The Swedish climate activist celebrated her birthday on Sunday by trolling climate change deniers on Twitter, sharing a selfie of herself wearing a Flat Mars Society shirt alongside a snarky caption.
"Thank you so much for all the well-wishes on my 18th birthday!" she wrote. "Tonight you will find me down at the local pub exposing all the dark secrets behind the climate- and school strike conspiracy and my evil handlers who can no longer control me! I am free at last!!"
Thunberg was awarded the Gulbenkian Prize for Humanity in July, and used her $1.15 million in prize money to donate to organizations and projects working toward a more sustainable world and fighting to “defend nature and the natural world.”
Organizations Thunberg donated to included the SOS Amazonia campaign and the Stop Ecocide Foundation. The donations to these organizations came just after she gave $100,000 in prize money to UNICEF, with whom she helped launch a campaign to support children affected the coronavirus, in April.

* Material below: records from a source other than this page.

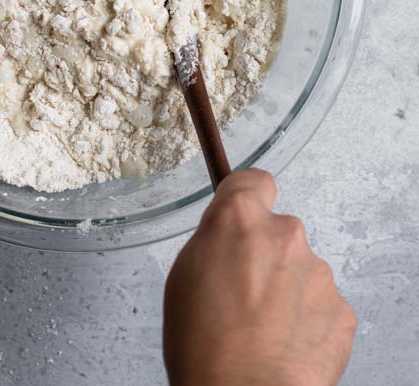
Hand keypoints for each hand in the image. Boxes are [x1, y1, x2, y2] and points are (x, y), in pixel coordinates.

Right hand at [164, 169, 356, 385]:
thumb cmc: (203, 345)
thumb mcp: (183, 275)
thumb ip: (215, 241)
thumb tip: (231, 239)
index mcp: (239, 218)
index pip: (255, 180)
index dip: (247, 197)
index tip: (243, 216)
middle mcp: (284, 234)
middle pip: (278, 231)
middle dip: (265, 254)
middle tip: (243, 292)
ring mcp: (318, 271)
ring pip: (301, 269)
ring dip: (287, 289)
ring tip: (262, 328)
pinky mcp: (341, 309)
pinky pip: (321, 303)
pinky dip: (307, 320)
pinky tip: (285, 345)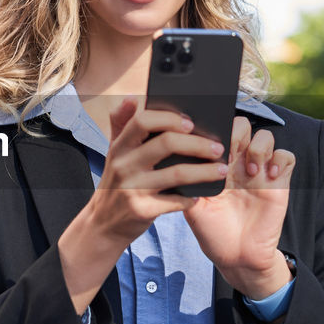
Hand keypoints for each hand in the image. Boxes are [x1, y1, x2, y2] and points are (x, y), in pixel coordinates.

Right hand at [56, 97, 224, 310]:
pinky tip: (199, 196)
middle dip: (197, 143)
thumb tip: (133, 98)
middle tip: (217, 147)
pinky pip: (175, 202)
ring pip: (176, 174)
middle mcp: (124, 164)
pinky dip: (190, 199)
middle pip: (166, 143)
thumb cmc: (116, 184)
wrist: (102, 225)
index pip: (143, 120)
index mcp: (120, 146)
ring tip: (221, 170)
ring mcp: (132, 188)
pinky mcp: (142, 210)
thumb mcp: (113, 154)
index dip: (169, 118)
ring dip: (204, 171)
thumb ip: (122, 125)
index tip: (191, 122)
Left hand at [183, 117, 295, 300]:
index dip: (216, 129)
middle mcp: (239, 163)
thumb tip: (181, 158)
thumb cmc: (212, 231)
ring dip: (258, 148)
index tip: (209, 144)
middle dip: (237, 132)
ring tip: (249, 171)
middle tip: (230, 153)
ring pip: (266, 137)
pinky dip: (279, 160)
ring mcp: (260, 172)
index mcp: (216, 164)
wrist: (235, 256)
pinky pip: (287, 156)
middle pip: (243, 126)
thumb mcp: (194, 206)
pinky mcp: (279, 182)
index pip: (219, 131)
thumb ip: (189, 182)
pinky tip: (269, 176)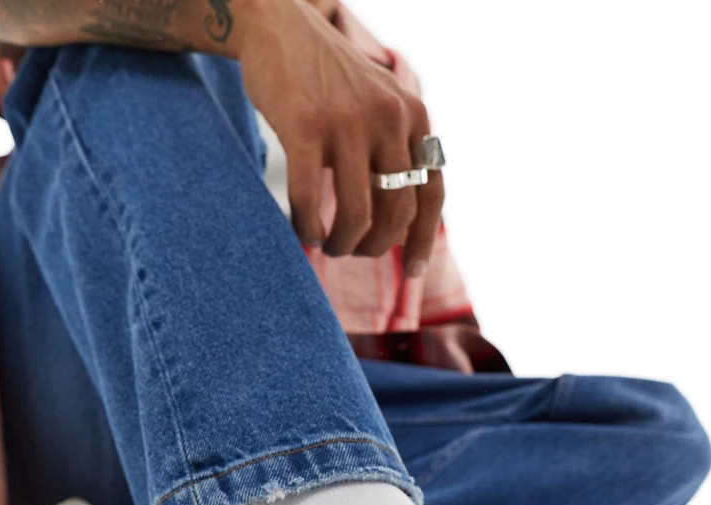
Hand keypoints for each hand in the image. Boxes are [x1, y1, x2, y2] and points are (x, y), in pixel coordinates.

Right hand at [237, 0, 443, 274]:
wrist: (278, 27)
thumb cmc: (328, 80)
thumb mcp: (380, 104)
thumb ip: (398, 149)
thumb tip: (403, 221)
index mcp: (413, 115)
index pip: (432, 192)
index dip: (422, 239)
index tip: (411, 271)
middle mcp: (389, 116)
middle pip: (396, 211)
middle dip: (375, 245)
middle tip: (353, 251)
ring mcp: (347, 120)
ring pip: (357, 213)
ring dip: (342, 242)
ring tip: (328, 244)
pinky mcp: (304, 125)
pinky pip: (310, 198)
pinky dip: (307, 226)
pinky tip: (304, 231)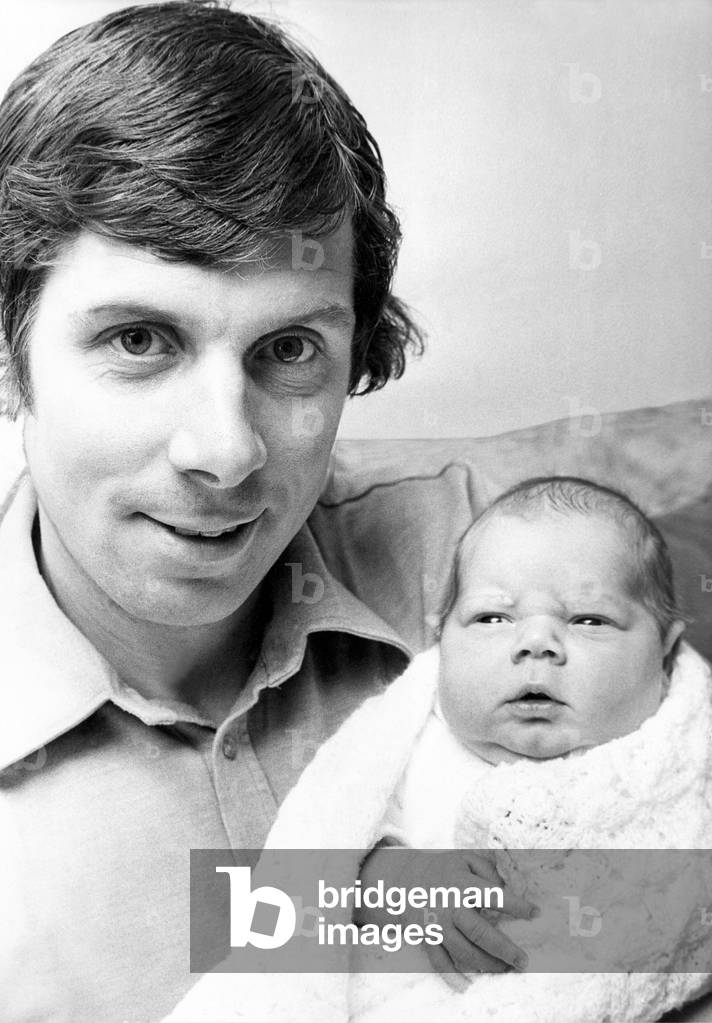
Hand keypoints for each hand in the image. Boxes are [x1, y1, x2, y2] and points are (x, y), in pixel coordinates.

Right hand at [387, 849, 537, 990]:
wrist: (404, 880)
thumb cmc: (443, 869)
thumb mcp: (465, 858)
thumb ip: (488, 869)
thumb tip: (505, 888)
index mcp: (460, 884)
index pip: (492, 895)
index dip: (516, 905)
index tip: (535, 913)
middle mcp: (449, 907)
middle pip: (478, 932)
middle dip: (503, 948)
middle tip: (523, 961)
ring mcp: (437, 925)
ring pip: (463, 952)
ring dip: (487, 964)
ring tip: (506, 969)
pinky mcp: (427, 939)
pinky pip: (441, 962)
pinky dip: (455, 976)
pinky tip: (472, 982)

In a new interview with The Sunday Times, Thunberg opened up about turning 18 and shared that her ideal birthday gift would be a "promise from everyone that they will do everything they can” for the planet.
The teen activist also explained that she stopped "consuming" things to help save the planet — including buying new clothes.
"The worst-case scenario I guess I’ll buy second-hand, but I don’t need new clothes," she said when asked about ever needing new clothing. "I know people who have clothes, so I would ask them if I could borrow them or if they have something they don’t need any more,” she said. “I don’t need to fly to Thailand to be happy. I don’t need to buy clothes I don’t need, so I don’t see it as a sacrifice."
Thunberg also told The Sunday Times that she does not let public criticism get to her, including from President Donald Trump, who has criticized the teen ever since she was named TIME's 2019 Person of the Year — a title Trump held in 2016.
"If you actually start thinking about where you are and what is being said about you and how much focus you are getting, you would develop a self-image that wouldn’t be very sane,” she said.
Thunberg continued, "Since people are so desperate not to talk at any cost about the climate crisis, they are going to try to do everything to distract. Instead of speaking about the climate crisis they are going to try to make this a debate about me or my personality or my appearance or my parents or my sister or whatever, so you just have to come to terms with that very early on."